## [REQUIREMENTS]
Copy every line of the items below word for word, omitting the pictures from your answer.

[Data entries]
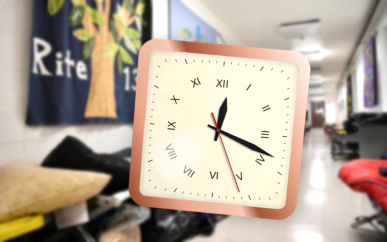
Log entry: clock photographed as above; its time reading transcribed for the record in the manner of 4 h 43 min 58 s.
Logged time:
12 h 18 min 26 s
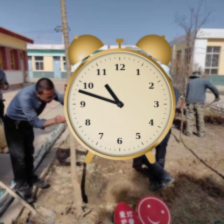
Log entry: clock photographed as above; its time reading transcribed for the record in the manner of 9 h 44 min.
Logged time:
10 h 48 min
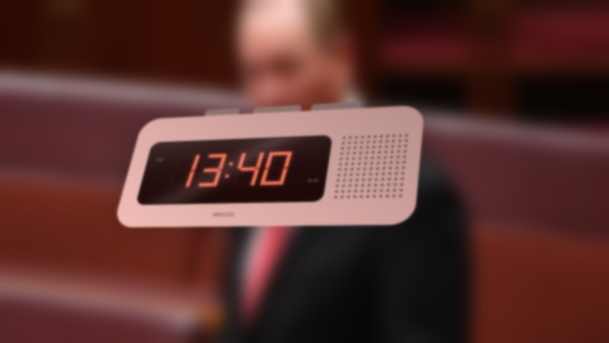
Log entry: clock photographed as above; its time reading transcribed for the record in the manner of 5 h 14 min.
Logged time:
13 h 40 min
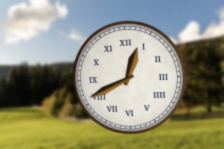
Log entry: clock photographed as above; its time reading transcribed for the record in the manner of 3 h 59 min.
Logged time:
12 h 41 min
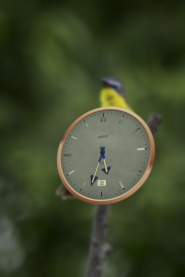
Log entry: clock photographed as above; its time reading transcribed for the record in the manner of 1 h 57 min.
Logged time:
5 h 33 min
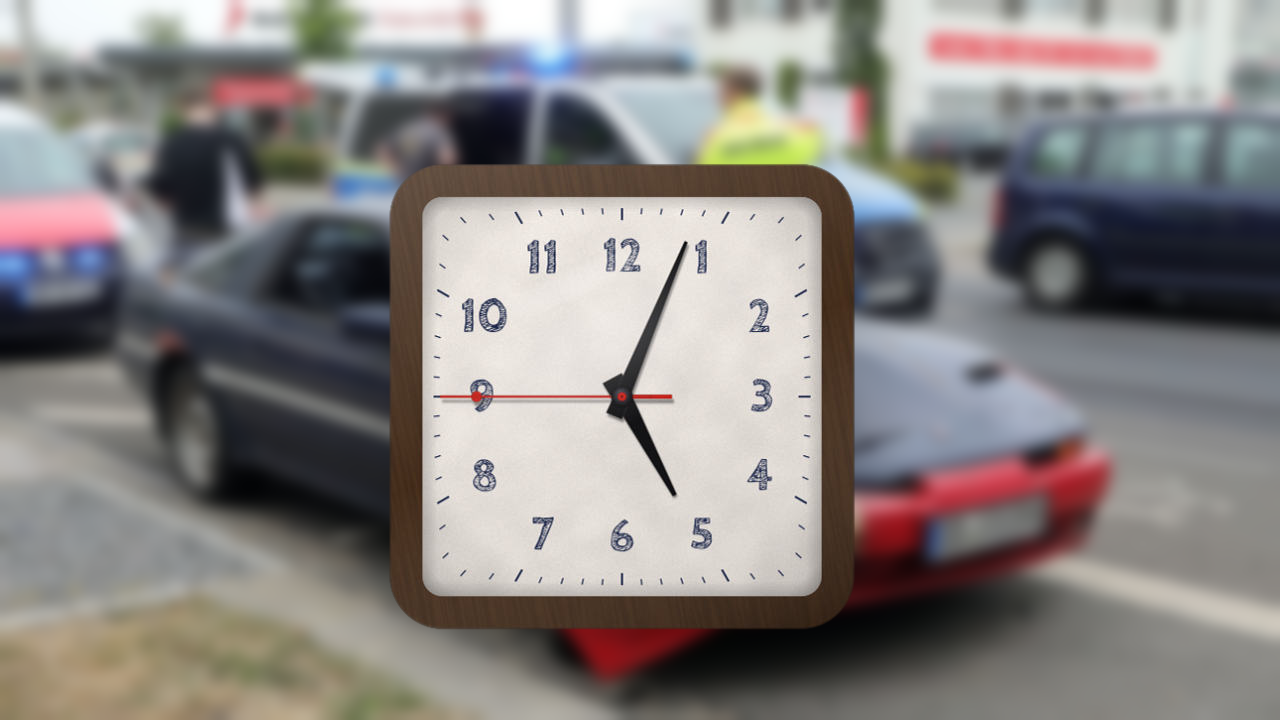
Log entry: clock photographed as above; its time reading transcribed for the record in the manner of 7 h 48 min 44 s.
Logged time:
5 h 03 min 45 s
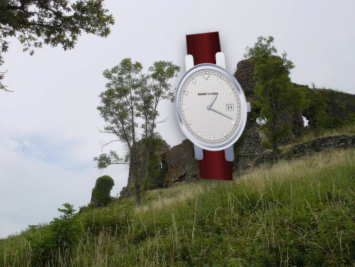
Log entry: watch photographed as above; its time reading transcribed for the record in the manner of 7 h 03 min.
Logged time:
1 h 19 min
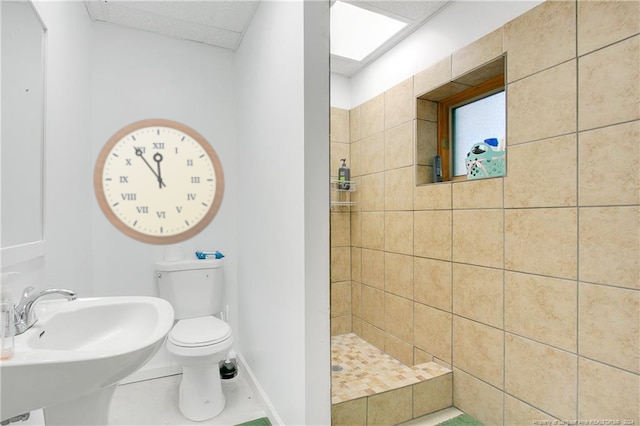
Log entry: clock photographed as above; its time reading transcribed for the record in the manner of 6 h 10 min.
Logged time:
11 h 54 min
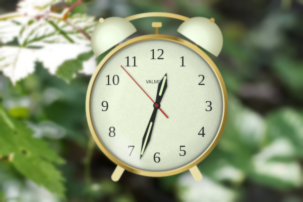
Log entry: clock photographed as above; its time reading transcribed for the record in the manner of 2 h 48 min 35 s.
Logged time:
12 h 32 min 53 s
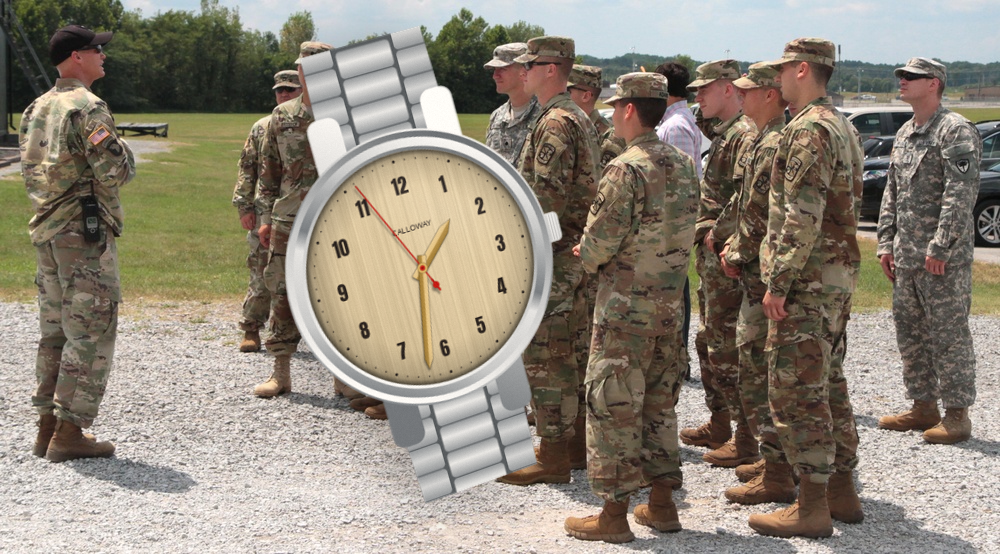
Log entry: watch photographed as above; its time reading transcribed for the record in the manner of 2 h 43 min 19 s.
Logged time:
1 h 31 min 56 s
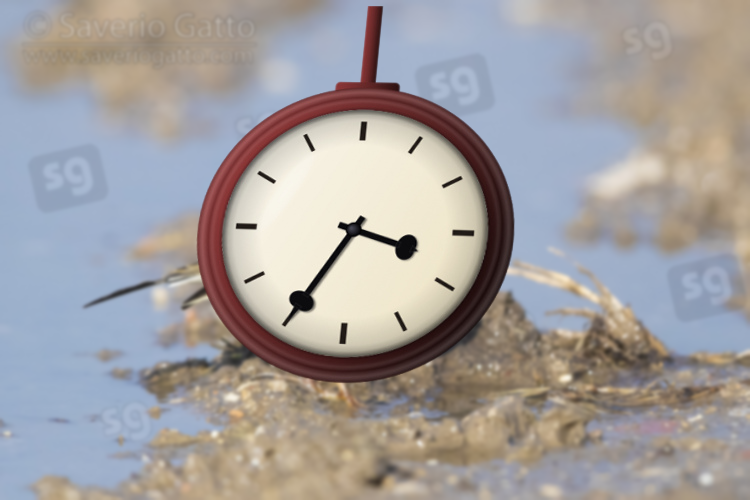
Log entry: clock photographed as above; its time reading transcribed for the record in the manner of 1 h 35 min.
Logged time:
3 h 35 min
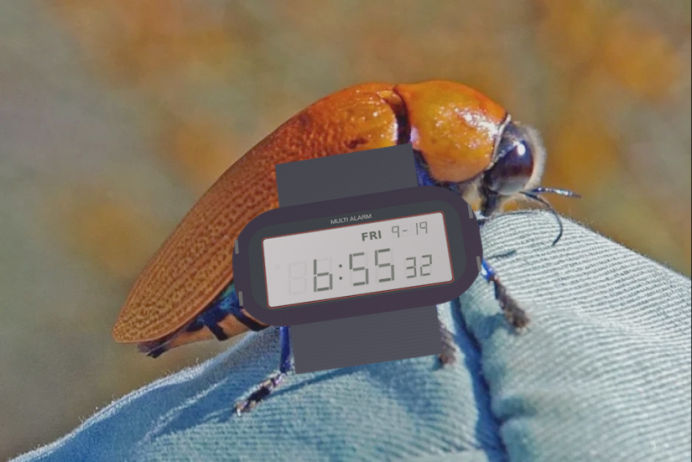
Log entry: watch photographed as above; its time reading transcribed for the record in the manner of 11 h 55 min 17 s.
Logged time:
6 h 55 min 32 s
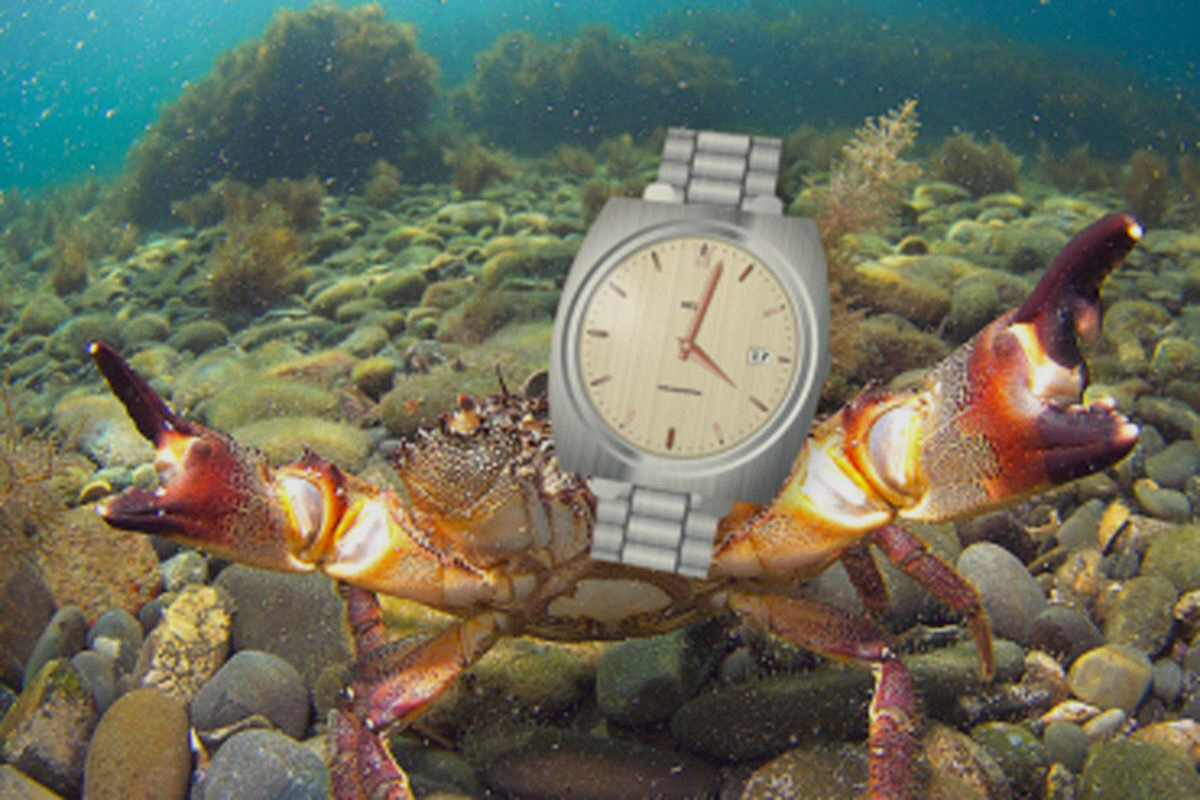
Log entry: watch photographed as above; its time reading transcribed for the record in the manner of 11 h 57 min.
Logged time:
4 h 02 min
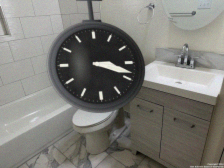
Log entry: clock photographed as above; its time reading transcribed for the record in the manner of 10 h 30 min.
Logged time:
3 h 18 min
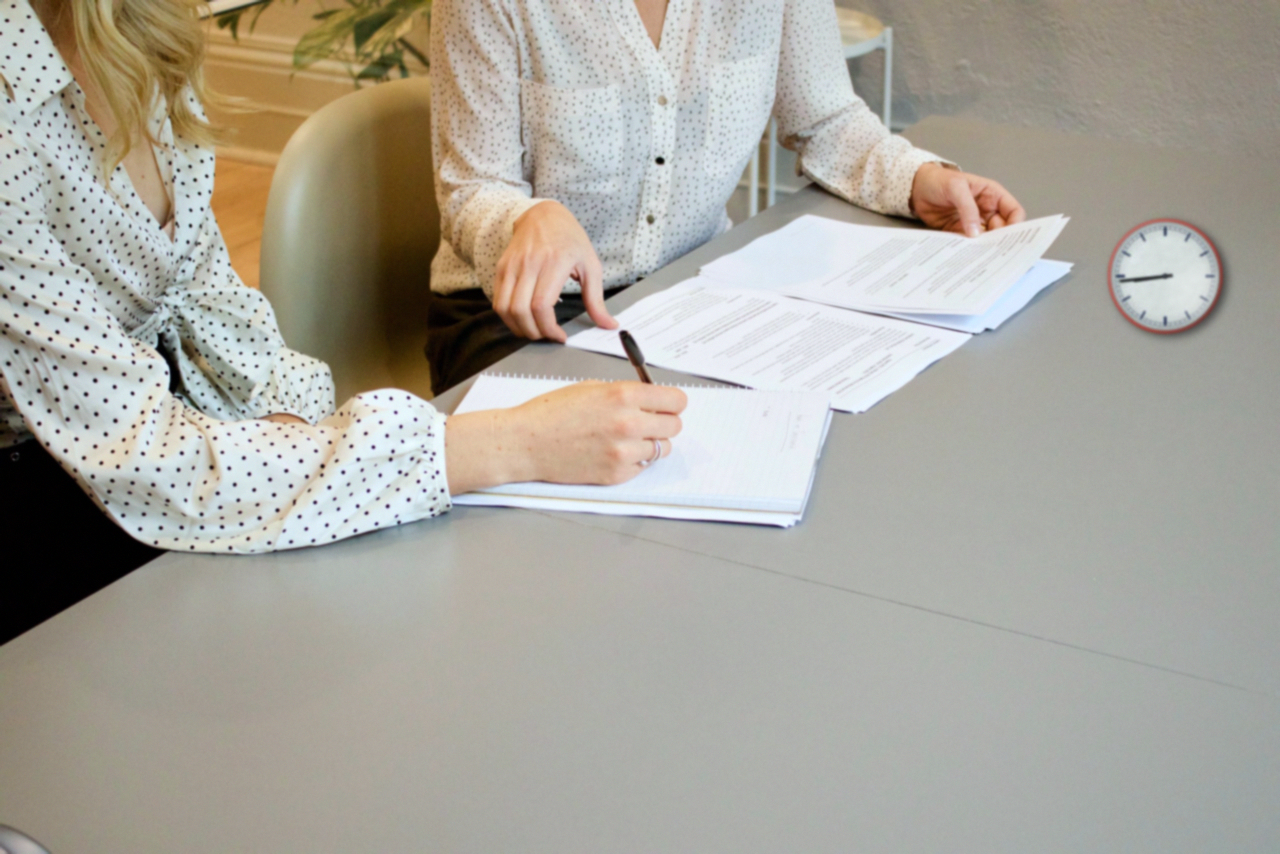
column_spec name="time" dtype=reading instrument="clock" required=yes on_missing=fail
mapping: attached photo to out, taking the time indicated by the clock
8:44
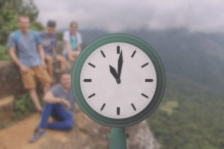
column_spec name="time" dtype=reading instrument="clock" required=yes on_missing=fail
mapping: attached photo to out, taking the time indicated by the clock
11:01
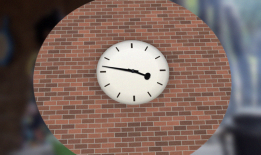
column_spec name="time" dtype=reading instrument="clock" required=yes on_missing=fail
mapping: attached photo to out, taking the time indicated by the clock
3:47
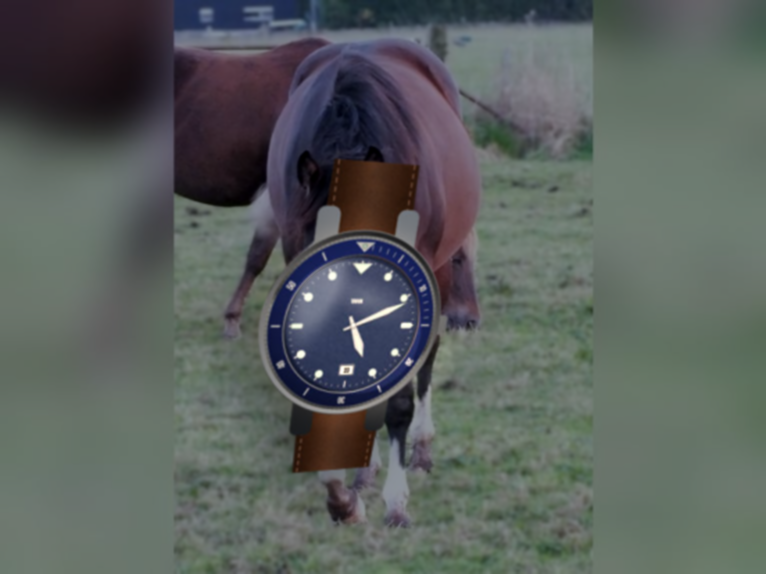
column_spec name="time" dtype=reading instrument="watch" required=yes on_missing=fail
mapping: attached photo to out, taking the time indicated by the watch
5:11
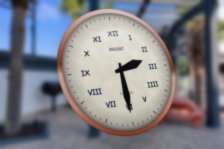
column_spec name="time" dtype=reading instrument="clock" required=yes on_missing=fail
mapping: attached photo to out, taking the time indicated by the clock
2:30
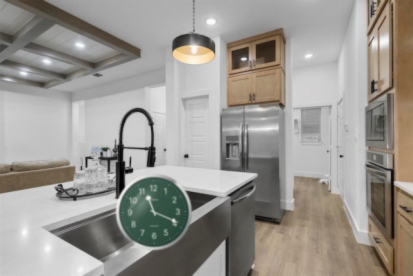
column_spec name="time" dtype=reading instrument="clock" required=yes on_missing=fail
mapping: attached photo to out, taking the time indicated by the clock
11:19
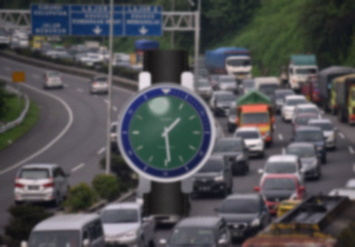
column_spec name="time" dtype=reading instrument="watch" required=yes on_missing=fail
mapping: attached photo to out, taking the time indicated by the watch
1:29
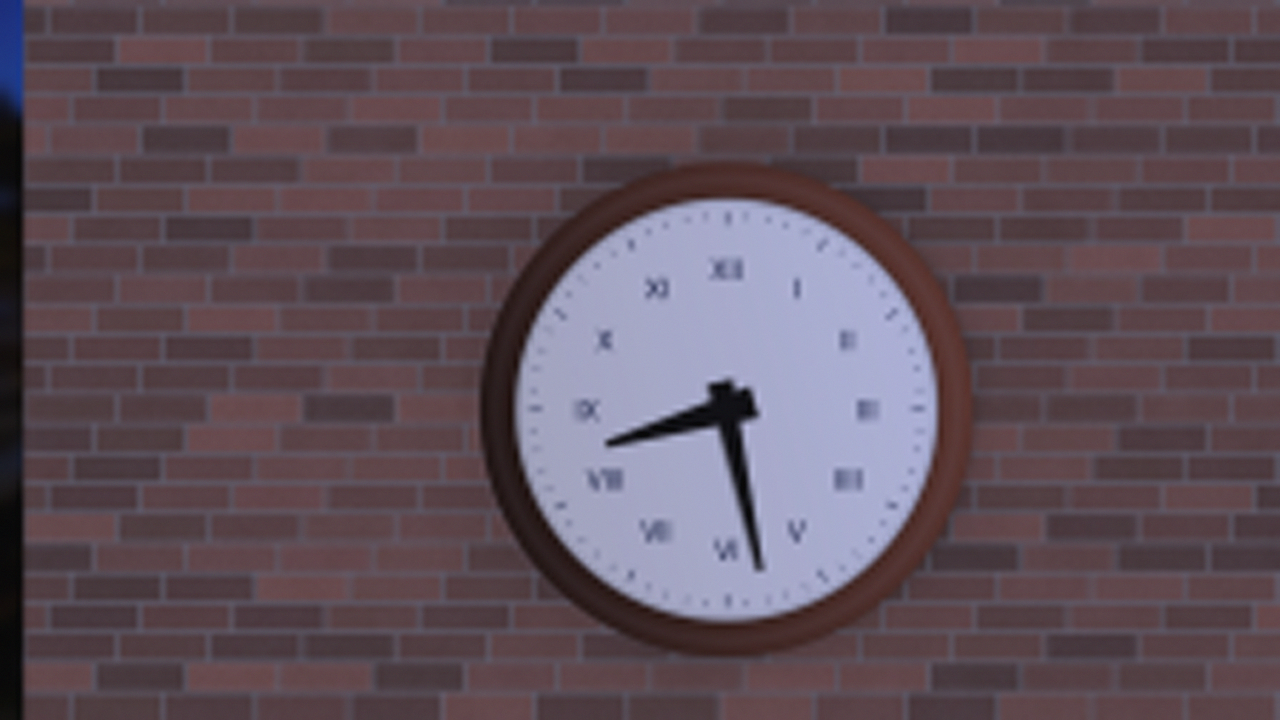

## [RIGHT ANSWER]
Log entry: clock photographed as above; its time reading transcribed for the record in the manner of 4 h 43 min 58 s.
Logged time:
12 h 18 min 26 s
Log entry: clock photographed as above; its time reading transcribed for the record in the manner of 9 h 44 min.
Logged time:
10 h 48 min
Log entry: clock photographed as above; its time reading transcribed for the record in the manner of 5 h 14 min.
Logged time:
13 h 40 min
Log entry: clock photographed as above; its time reading transcribed for the record in the manner of 3 h 59 min.
Logged time:
12 h 41 min
Log entry: clock photographed as above; its time reading transcribed for the record in the manner of 1 h 57 min.
Logged time:
5 h 33 min
Log entry: clock photographed as above; its time reading transcribed for the record in the manner of 7 h 48 min 44 s.
Logged time:
5 h 03 min 45 s
Log entry: watch photographed as above; its time reading transcribed for the record in the manner of 7 h 03 min.
Logged time:
1 h 19 min
Log entry: clock photographed as above; its time reading transcribed for the record in the manner of 6 h 10 min.
Logged time:
11 h 54 min
Log entry: clock photographed as above; its time reading transcribed for the record in the manner of 2 h 48 min 35 s.
Logged time:
12 h 32 min 53 s
Log entry: watch photographed as above; its time reading transcribed for the record in the manner of 2 h 43 min 19 s.
Logged time:
1 h 31 min 56 s
Log entry: clock photographed as above; its time reading transcribed for the record in the manner of 1 h 35 min.
Logged time:
3 h 35 min
Log entry: watch photographed as above; its time reading transcribed for the record in the manner of 11 h 55 min 17 s.
Logged time:
6 h 55 min 32 s
Log entry: watch photographed as above; its time reading transcribed for the record in the manner of 11 h 57 min.
Logged time:
4 h 02 min
Log entry: clock photographed as above; its time reading transcribed for the record in the manner of 10 h 30 min.
Logged time:
3 h 18 min
column_spec name="time" dtype=reading instrument="clock" required=yes on_missing=fail
mapping: attached photo to out, taking the time indicated by the clock
8:44
column_spec name="time" dtype=reading instrument="clock" required=yes on_missing=fail
mapping: attached photo to out, taking the time indicated by the clock
11:01
column_spec name="time" dtype=reading instrument="clock" required=yes on_missing=fail
mapping: attached photo to out, taking the time indicated by the clock
3:47
column_spec name="time" dtype=reading instrument="watch" required=yes on_missing=fail
mapping: attached photo to out, taking the time indicated by the watch
5:11
column_spec name="time" dtype=reading instrument="clock" required=yes on_missing=fail
mapping: attached photo to out, taking the time indicated by the clock
2:30
column_spec name="time" dtype=reading instrument="clock" required=yes on_missing=fail
mapping: attached photo to out, taking the time indicated by the clock
11:19
column_spec name="time" dtype=reading instrument="watch" required=yes on_missing=fail
mapping: attached photo to out, taking the time indicated by the watch
1:29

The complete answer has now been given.